Peu de jours avant celui que l'on avoit choisi pour la cérémonie du mariage, la Reine Dauphine donnoit à souper au Roi son beau-père et à la duchesse de Valentinois. Madame de Clèves, qui étoit occupée à s'habiller, alla au Louvre plus tard que de coutume. En y allant, elle trouva un gentilhomme qui la venoit querir de la part de Madame la Dauphine. Comme elle entra dans sa chambre, cette princesse lui cria de dessus son lit, où elle étoit, qu'elle l'attendoit avec une grande impatience.
"Je crois, Madame, lui répondit-elle, que je ne dois pas vous remercier de cette impatience, et qu'elle est sans doute causée par quelque autre chose que par l'envie de me voir."
"Vous avez raison, lui répliqua la Reine Dauphine; mais, néanmoins, vous devez m'en être obligée: car je veux vous apprendre une aventure que je suis assurée que vous serez bien aise de savoir."
Madame de Clèves se mit à genoux devant son lit, et, par bonheur pour elle, elle n'avoit pas le jour au visage.[1] "Vous savez, lui dit cette Reine, l'envie que nous avions de deviner ce qui causoit le changement qui paroît au duc de Nemours; je crois le savoir, et c'est une chose qui vous surprendra. Il est éperdument amoureux et fort aimé d'une des plus belles personnes de la Cour."

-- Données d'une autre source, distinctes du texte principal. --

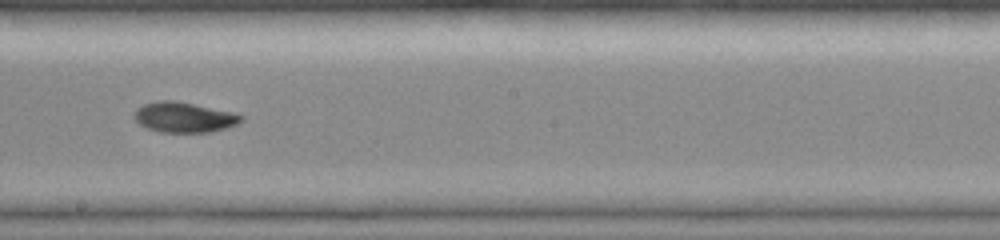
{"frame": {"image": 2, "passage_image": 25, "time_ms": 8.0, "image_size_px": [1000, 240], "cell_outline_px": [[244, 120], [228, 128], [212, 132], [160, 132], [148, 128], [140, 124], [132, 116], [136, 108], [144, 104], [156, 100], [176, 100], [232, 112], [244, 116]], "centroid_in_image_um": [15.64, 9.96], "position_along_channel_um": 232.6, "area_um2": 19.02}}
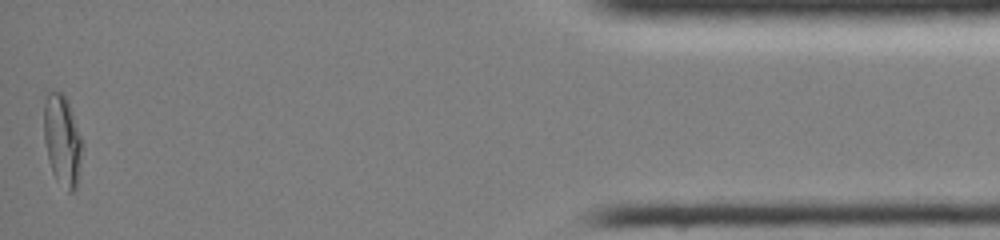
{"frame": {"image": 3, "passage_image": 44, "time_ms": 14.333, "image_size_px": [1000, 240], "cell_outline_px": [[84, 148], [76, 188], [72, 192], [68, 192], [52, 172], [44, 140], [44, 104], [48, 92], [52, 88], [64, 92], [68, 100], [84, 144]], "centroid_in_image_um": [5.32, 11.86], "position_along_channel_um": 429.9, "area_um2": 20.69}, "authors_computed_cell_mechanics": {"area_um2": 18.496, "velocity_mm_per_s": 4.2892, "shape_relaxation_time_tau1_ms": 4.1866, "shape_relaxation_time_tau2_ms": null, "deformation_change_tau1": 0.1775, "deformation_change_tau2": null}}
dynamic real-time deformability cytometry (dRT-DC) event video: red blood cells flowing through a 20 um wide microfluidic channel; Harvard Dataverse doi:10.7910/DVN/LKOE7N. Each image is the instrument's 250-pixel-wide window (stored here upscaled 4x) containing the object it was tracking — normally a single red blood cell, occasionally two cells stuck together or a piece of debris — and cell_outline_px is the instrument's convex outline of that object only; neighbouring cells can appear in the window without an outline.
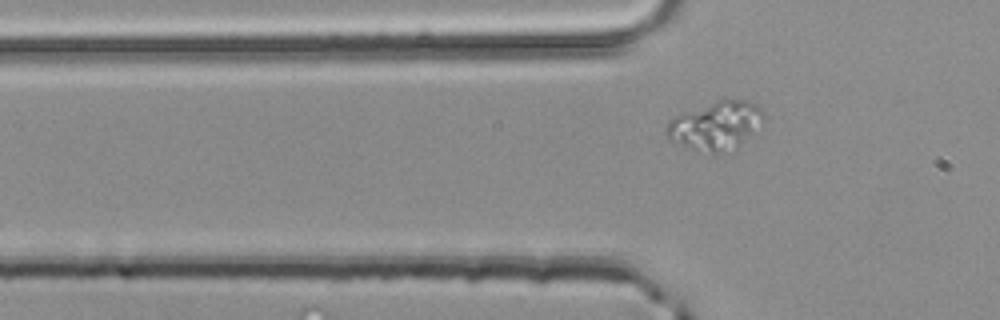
{"species": "common noctule bat (a hibernating species)", "species_latin": "Nyctalus noctula", "temperature_condition": "room temperature", "stored_images_in_passage": 3, "camera_frame_rate_fps": 3000, "um_per_image_px": 0.085, "animal": {"sex": "male", "body_mass_g": 20.4}, "frame": {"image": 1, "passage_image": 3, "time_ms": 0.667, "image_size_px": [1000, 320], "cell_outline_px": [[764, 120], [736, 148], [720, 152], [696, 152], [668, 140], [664, 132], [664, 128], [668, 120], [672, 116], [724, 96], [748, 100], [756, 104], [764, 112]], "centroid_in_image_um": [60.76, 10.62], "position_along_channel_um": 65.0, "area_um2": 28.32}}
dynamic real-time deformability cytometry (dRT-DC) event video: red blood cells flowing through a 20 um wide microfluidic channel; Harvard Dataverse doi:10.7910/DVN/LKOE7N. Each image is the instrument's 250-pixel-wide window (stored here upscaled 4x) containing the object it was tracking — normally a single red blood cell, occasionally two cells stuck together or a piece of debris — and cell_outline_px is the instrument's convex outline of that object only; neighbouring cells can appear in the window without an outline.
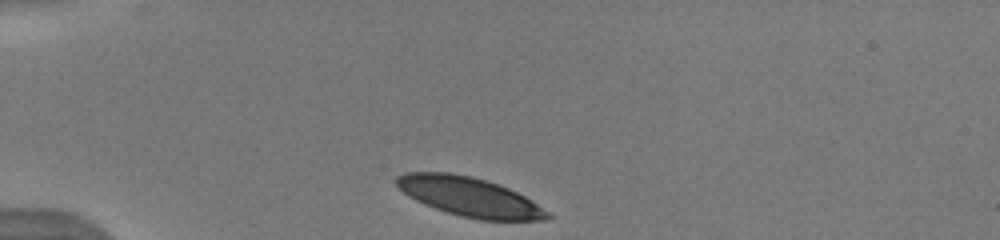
{"species": "human", "species_latin": "Homo sapiens", "temperature_condition": "warm", "stored_images_in_passage": 39, "camera_frame_rate_fps": 3000, "um_per_image_px": 0.085, "donor": {"sex": "male"}, "frame": {"image": 1, "passage_image": 1, "time_ms": 0.0, "image_size_px": [1000, 240], "cell_outline_px": [[552, 216], [544, 220], [480, 220], [460, 216], [424, 204], [408, 196], [392, 180], [396, 176], [404, 172], [448, 172], [472, 176], [508, 188], [524, 196], [548, 212]], "centroid_in_image_um": [39.85, 16.72], "position_along_channel_um": 45.2, "area_um2": 34.16}}
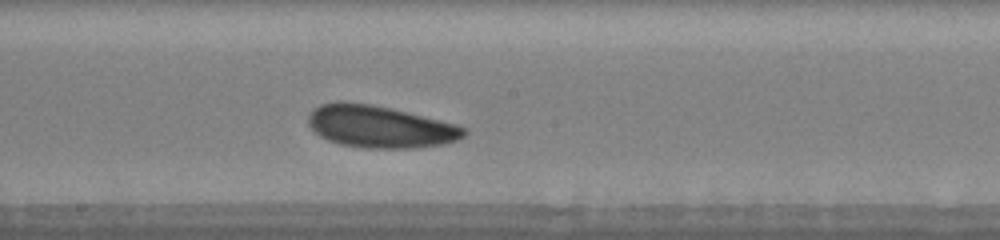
{"frame": {"image": 2, "passage_image": 17, "time_ms": 5.333, "image_size_px": [1000, 240], "cell_outline_px": [[468, 132], [464, 136], [456, 140], [444, 144], [416, 148], [364, 148], [340, 144], [328, 140], [320, 136], [308, 124], [308, 116], [312, 108], [320, 104], [336, 100], [340, 100], [372, 104], [392, 108], [456, 124], [464, 128]], "centroid_in_image_um": [32.26, 10.75], "position_along_channel_um": 215.9, "area_um2": 38.55}}
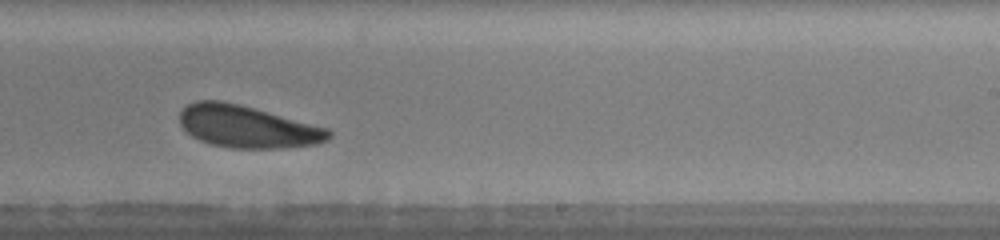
{"frame": {"image": 3, "passage_image": 21, "time_ms": 6.667, "image_size_px": [1000, 240], "cell_outline_px": [[332, 136], [328, 140], [316, 144], [280, 148], [232, 148], [212, 144], [200, 140], [192, 136], [180, 124], [180, 112], [188, 104], [196, 100], [220, 100], [240, 104], [328, 128], [332, 132]], "centroid_in_image_um": [21.03, 10.76], "position_along_channel_um": 268.0, "area_um2": 36.53}, "authors_computed_cell_mechanics": {"area_um2": 36.3562, "velocity_mm_per_s": 3.9152, "shape_relaxation_time_tau1_ms": 2.4682, "shape_relaxation_time_tau2_ms": 3.2726, "deformation_change_tau1": 0.0864, "deformation_change_tau2": 0.1024}}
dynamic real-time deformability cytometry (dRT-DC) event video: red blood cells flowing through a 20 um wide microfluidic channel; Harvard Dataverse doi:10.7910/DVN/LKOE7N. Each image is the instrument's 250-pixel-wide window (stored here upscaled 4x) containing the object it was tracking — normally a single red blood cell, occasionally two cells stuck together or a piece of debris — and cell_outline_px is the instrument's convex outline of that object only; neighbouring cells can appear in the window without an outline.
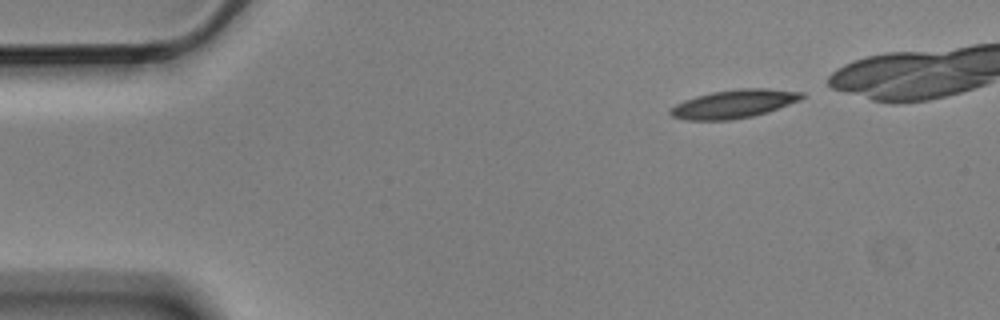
{"species": "Egyptian fruit bat (a non-hibernating species)", "species_latin": "Rousettus aegyptiacus", "temperature_condition": "cold", "stored_images_in_passage": 12, "camera_frame_rate_fps": 3000, "um_per_image_px": 0.085, "animal": {"sex": "male"}, "frame": {"image": 1, "passage_image": 1, "time_ms": 0.0, "image_size_px": [1000, 320], "cell_outline_px": [[804, 96], [800, 100], [768, 112], [752, 116], [732, 120], [684, 120], [672, 116], [668, 112], [676, 104], [684, 100], [696, 96], [712, 92], [740, 88], [768, 88], [804, 92]], "centroid_in_image_um": [62.39, 8.83], "position_along_channel_um": 22.6, "area_um2": 21.79}}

Ces paroles, que Madame de Clèves ne pouvoit s'attribuer, puisqu'elle ne croyoit pas que personne sût qu'elle aimoit ce prince, lui causèrent une douleur qu'il est aisé de s'imaginer. "Je ne vois rien en cela, répondit-elle, qui doive surprendre d'un homme de l'âge de Monsieur de Nemours, et fait comme il est."
"Ce n'est pas aussi, reprit Madame la Dauphine, ce qui vous doit étonner; mais c'est de savoir que cette femme qui aime Monsieur de Nemours ne lui en a jamais donné aucune marque, et que la peur qu'elle a eue de n'être pas toujours maîtresse de sa passion a fait qu'elle l'a avouée à son mari, afin qu'il l'ôtât de la Cour. Et c'est Monsieur de Nemours lui-même qui a conté ce que je vous dis."
Si Madame de Clèves avoit eu d'abord de la douleur par la pensée qu'elle n'avoit aucune part à cette aventure, les dernières paroles de Madame la Dauphine lui donnèrent du désespoir, par la certitude de n'y en avoir que trop. Elle ne put répondre, et demeura la tête penchée sur le lit, pendant que la Reine continuoit de parler, si occupée de ce qu'elle disoit, qu'elle ne prenoit pas garde à cet embarras. Lorsque Madame de Clèves fut un peu remise: "Cette histoire ne me paroît guère vraisemblable, Madame, répondit-elle, et je voudrois bien savoir qui vous l'a contée."
"C'est Madame de Martigues, répliqua Madame la Dauphine, qui l'a apprise du vidame de Chartres. Vous savez qu'il en est amoureux: il la lui a confiée comme un secret, et il la sait du duc de Nemours lui-même. Il est vrai que le duc de Nemours ne lui a pas dit le nom de la dame, et ne lui a pas même avoué que ce fût lui qui en fût aimé; mais le vidame de Chartres n'en doute point."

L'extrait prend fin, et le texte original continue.